Le compte-rendu : 2020. J15-J18 (mise à jour : 29 nov.)

J15. Dixit mon topo : "Très longue étape qui va explorer les nombreux replis et vallons intermédiaires de la vallée d'Aspe". N'ayant pas envie de me lever dans la nuit (ordinairement 6h-6h30), mais aussi compte tenu de mes temps impartis au bivouac matin et soir, ainsi qu'une fatigue accumulée, je décide de scinder cette étape. De toute façon, je n'ai jamais vraiment respecté le séquençage de mon topo-guide, plantant ma tente au grès de mes envies et de mes capacités de la journée. Mon sentiment mitigé de la veille est toujours présent, peut-être même renforcé par la "basse" altitude (1300-2000m), l'évolution en sous-bois, et également le grand retour de la verdure et de la civilisation (vallées habitées, randonneurs, bergerie, ...). Je sens un changement s'opérer en moi. Le plaisir de marcher au jour le jour sans penser au lendemain, se transforme en une pensée structurée. Je ne me focalise pas uniquement sur le prochain passage technique avec sa petite dose d'adrénaline, mais sur une vision globale de cette itinérance, avec la satisfaction d'avancer dans ma quête de l'océan. Ne nous méprenons pas pour autant, je suis très heureux d'être ici et je ne changerai de place pour rien au monde. Avec l'expérience, je me rends compte qu'une itinérance est riche d'une diversité de milieux traversés, de rencontres, d'évènements, d'humeurs ressenties... Chacun de ces ingrédients, du plus corsé au plus amer, vient apporter sa note à la superbe composition de l'aventure humaine et que je suis en train de vivre, et à ma revanche sur la maladie.

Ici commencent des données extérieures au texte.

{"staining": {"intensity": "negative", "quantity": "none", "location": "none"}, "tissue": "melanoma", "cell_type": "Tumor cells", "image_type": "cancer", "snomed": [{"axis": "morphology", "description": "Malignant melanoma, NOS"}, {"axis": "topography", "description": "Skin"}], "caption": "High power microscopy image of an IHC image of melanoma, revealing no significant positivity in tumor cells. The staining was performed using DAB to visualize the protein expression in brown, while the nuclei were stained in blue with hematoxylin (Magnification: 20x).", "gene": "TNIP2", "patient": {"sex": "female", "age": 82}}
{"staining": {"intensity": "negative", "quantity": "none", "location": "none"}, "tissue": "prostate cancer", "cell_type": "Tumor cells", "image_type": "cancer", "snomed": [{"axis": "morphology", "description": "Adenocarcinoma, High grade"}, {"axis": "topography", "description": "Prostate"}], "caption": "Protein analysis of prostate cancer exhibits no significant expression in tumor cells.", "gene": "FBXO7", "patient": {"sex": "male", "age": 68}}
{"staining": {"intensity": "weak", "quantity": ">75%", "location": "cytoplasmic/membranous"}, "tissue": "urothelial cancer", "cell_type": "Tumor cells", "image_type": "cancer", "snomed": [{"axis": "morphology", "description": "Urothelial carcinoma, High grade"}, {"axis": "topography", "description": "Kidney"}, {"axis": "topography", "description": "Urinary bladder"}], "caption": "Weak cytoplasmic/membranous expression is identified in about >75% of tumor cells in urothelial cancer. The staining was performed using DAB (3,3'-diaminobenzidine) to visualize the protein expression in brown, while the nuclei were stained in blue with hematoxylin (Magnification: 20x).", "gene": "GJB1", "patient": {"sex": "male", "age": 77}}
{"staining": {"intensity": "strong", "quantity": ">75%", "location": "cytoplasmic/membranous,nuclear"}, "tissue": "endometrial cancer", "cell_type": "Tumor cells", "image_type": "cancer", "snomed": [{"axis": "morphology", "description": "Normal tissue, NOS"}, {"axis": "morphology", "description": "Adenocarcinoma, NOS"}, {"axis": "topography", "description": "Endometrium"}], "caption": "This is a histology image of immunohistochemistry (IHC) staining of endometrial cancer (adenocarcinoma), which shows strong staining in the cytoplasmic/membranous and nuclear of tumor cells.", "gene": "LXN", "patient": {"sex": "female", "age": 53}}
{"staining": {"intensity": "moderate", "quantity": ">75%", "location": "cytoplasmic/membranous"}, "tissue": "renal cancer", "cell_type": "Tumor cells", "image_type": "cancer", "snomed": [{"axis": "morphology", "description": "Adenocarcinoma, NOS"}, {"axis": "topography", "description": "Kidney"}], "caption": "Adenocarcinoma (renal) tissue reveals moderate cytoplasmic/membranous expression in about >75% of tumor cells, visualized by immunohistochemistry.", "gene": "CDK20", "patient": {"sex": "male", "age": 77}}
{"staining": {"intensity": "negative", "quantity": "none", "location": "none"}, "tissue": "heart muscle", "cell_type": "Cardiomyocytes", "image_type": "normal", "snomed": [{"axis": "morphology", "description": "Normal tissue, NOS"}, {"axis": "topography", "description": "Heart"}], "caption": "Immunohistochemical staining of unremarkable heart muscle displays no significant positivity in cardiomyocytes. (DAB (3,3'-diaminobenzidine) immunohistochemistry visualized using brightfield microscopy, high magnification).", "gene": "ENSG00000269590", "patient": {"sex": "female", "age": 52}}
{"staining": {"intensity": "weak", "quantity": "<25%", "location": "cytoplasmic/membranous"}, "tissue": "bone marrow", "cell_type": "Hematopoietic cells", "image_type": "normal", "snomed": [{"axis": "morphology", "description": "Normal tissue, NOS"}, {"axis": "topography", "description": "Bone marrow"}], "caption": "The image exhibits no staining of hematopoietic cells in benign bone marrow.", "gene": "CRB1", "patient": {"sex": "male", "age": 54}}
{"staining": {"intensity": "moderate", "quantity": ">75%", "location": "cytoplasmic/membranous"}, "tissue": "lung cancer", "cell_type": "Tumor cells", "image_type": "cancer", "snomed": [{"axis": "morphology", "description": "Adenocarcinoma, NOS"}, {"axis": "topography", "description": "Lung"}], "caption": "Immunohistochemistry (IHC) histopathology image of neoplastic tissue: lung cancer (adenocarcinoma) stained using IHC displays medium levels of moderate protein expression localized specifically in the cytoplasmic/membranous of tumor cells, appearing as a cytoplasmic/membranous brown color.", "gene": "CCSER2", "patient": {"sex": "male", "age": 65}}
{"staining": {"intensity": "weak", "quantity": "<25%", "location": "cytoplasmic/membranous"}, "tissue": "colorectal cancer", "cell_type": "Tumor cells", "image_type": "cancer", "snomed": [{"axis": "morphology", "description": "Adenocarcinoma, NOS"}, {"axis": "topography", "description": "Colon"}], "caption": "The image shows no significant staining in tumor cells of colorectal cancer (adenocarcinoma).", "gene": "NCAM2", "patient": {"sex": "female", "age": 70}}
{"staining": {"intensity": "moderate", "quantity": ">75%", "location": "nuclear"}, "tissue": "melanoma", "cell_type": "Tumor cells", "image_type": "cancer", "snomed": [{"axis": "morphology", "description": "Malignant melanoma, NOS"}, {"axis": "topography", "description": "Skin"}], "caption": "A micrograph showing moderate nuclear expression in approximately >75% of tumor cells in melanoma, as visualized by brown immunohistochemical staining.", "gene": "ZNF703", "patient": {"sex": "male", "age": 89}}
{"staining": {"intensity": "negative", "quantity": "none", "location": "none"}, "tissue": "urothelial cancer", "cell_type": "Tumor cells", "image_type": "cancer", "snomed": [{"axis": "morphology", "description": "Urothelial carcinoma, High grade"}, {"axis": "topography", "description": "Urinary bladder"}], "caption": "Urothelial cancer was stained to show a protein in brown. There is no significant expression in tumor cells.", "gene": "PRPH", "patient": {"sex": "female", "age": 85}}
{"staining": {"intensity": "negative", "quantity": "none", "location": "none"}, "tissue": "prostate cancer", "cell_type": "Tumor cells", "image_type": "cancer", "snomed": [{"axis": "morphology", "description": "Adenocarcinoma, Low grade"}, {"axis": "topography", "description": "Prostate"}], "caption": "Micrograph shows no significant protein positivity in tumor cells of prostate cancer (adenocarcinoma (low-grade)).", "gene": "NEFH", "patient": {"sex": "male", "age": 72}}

J16-J17. Sur ces deux journées, je pense avoir achevé mon acclimatation à ce milieu plus verdoyant et en apprécie dorénavant d'avantage le charme. Lorsque je sors des sous-bois, je découvre un panel de couleurs. La roche va du gris au rouge (pic rouge), et contraste avec un sol herbeux d'un vert au mille teintes données par les lignes harmonieuses des montagnes. En pointillés de cette sérénité, quelques passages hors sentiers permettent de remettre boussole et neurones en action, et par la même occasion ils me procurent une bonne suée. Les rencontres faites en chemin sont toutes enrichissantes : un local m'explique avec passion les sentiers que je pourrais emprunter et ne me laissera pas repartir avant d'en avoir établi une liste exhaustive, une ancienne bergère m'en apprend d'avantage sur le comportement des brebis laitières, de nombreux échanges d'informations avec des randonneurs. Pour ce qui est de mon avancée, j'ai passé une première nuitée au lac d'Acherito (Espagne), où une bonne heure après m'y être baigné j'ai été littéralement saisi par une vague de froid ressenti. Le deuxième bivouac s'est fait à flanc de montagne, derrière la cabane de Lacure avec la vue d'un magnifique levé et couché de de soleil sur les Orgues de Camplong.

J18. Un seul objectif : rejoindre la station Pierre St-Martin le plus vite possible. Même s'il fait beau, j'emprunte la variante mauvais temps (GR10), qui met deux fois moins de temps pour arriver au refuge Jeandel. Là, sans hésitation, j'opte pour une nuit entre quatre murs. J'en profite pour remettre toute mon organisation à plat : ravitaillement, linge, douche, photos-vidéos,... Demain j'entame la section des Pays Basques, dernière ligne droite avant l'océan.